Overcoming these setbacks and realizing the benefits of SOA requires a dedicated governance effort (see sidebar). And to ensure the integrity of your cross-enterprise business processes and information, that governance effort must be founded on solid security principles.

4 Considerations to Secure Your Business Processes

To secure your business processes within a broader SOA governance effort, you need to consider four main security pillars:

  • Access management
  • Identity management
  • System trust and key management
  • Threat and vulnerability management

Let’s go through each in more detail and uncover the SAP functionality that supports each area (see sidebar for some helpful background).

1. Access Management

As a first step to enabling security across productive business processes, companies must define which users can access applications and impose user identification requirements in the authentication process. For subsequent access requirements and permission assignments, companies should use solutions for identity, risk, and performance management. With these solutions, the assigned authorization and permission profiles are composed from application permission definitions created during the development process with the use of application-integrated, permission-checking APIs.

It is important to note that, in terms of access control policies, the SAP user authentication management process and the authorization management process follow separate cycles — SAP authentication is a run-time definition and management activity, while SAP authorization is a development-time definition and run-time management activity. Focusing on user authentication, SAP supports the definition of security policies for user access in SOA applications by:

  • Supporting pluggable handling of various authentication tokens with standards-based integration in common user authentication frameworks. This integration enables enterprises leveraging SOA applications to employ the user authentication frameworks that best suit their security policy at a relatively low switching cost. The integration options for authentication frameworks (see Figure 1) are supported with SAP NetWeaver Application Server (SAP NetWeaver AS) Java and rely on the standardized and commonly used login modules of the JAAS framework. Upcoming SAP NetWeaver releases will also include support for the SAML 2.0 standard.
  • Figure 1 Authentication methods for supporting user interactivity with SAP NetWeaver Web applications

     

  • Supporting standardized and secure single sign-on (SSO) solutions that promote user productivity enablement in distributed service-oriented scenarios in which the users access business applications from both SAP and non-SAP systems. SSO technologies, including SAP logon tickets and SAML 2.0, rely on system certificates to verify the integrity of SSO tokens and transparently enable user access to applications. SAML 2.0 technology specifically enables standardized options for employing single logout and out-of-the-box SSO capabilities for applications with misaligned user identifiers. Both SAML 2.0 and SAP logon tickets allow the use of various mechanisms for initial user authentication and promote secure user productivity enablement through trusted system SSO.
  • Providing identity propagation solutions for managing identity-centered user access to applications through Web services (WS). Compared to Web applications, which directly interact with end users, service-providing SAP business applications can’t directly query a human user for private security credentials. This means that the SAP business applications that use a Web service must securely propagate the authenticated end user’s identity and enable auditability and identity-centered authorization checking within the service provider resources. SAP applications meet this requirement through the deployment of SSO tickets or WS Security (WSS) SAML token profiles (see Figure 2).

▸ **Work to complete**
a: Transcribe the stretch of the SOA security passage from "1. Access Management" through "application-integrated, permission-checking APIs.".
b: Carry on with the SOA security passage, starting after its final sentence.
The records play no role in this work.

Saved data entries:
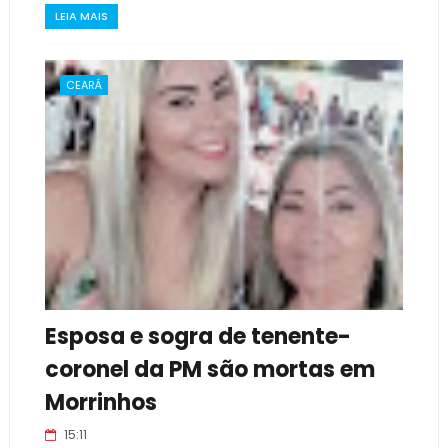
LEIA MAIS
CEARÁ
Esposa e sogra de tenente-
coronel da PM são mortas em
Morrinhos
15:11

▸ **Answers below**
a:
1. Access Management

As a first step to enabling security across productive business processes, companies must define which users can access applications and impose user identification requirements in the authentication process. For subsequent access requirements and permission assignments, companies should use solutions for identity, risk, and performance management. With these solutions, the assigned authorization and permission profiles are composed from application permission definitions created during the development process with the use of application-integrated, permission-checking APIs.

b:
  • Figure 2 Authentication methods to support secure access to service applications

2. Identity Management

To enable consistent user authorization and identity management across business processes and applications, companies need to have a central, consolidated repository to manage user identities and the various attributes they might hold — including application permission assignments. And remember, one user might need to access resources from numerous business applications. One solution that enables this consolidation is SAP NetWeaver Identity Management (SAP NetWeaver ID Management),1 which (in conjunction with the applications it is integrated with) enables:

  • External user identity management in dedicated user repositories — This functionality supports the separation of user management from the application management life cycle by storing user information in a centralized identity store. This information is then made available for applications through standardized protocols, such as LDAP and service provisioning markup language (SPML). SAP NetWeaver Business Process Management (SAP NetWeaver BPM) achieves this separation through the User Management Engine (UME) component of SAP NetWeaver AS Java. The identity store itself can range from a database to an AS ABAP, LDAP directory, or full-blown identity management solution.
  • Externalized end-user authorization assignment and removal — A key part of identity management is assigning user roles and defining the permissions needed for certain applications. Application developers use standardized SAP authorization concepts to define these permissions. Then, administrators in productive landscapes can group the permissions into roles and user profiles using tools such as SAP NetWeaver ID Management, which only they can access.
  • The supply of user identity information from SAP NetWeaver BPM — This helps enable comprehensive management processes and user role management. In addition to user provisioning protocols — such as SPML (see Figure 3) — identity federation protocols such as SAML 2.0 offer capabilities to optimize identity management activities and enable secure access to information resources using only user attributes, such as line organization roles, functional roles, and project assignments.2 Thus, upcoming federated identity management capabilities will be key to improving the cost-benefit ratios of identity management solutions.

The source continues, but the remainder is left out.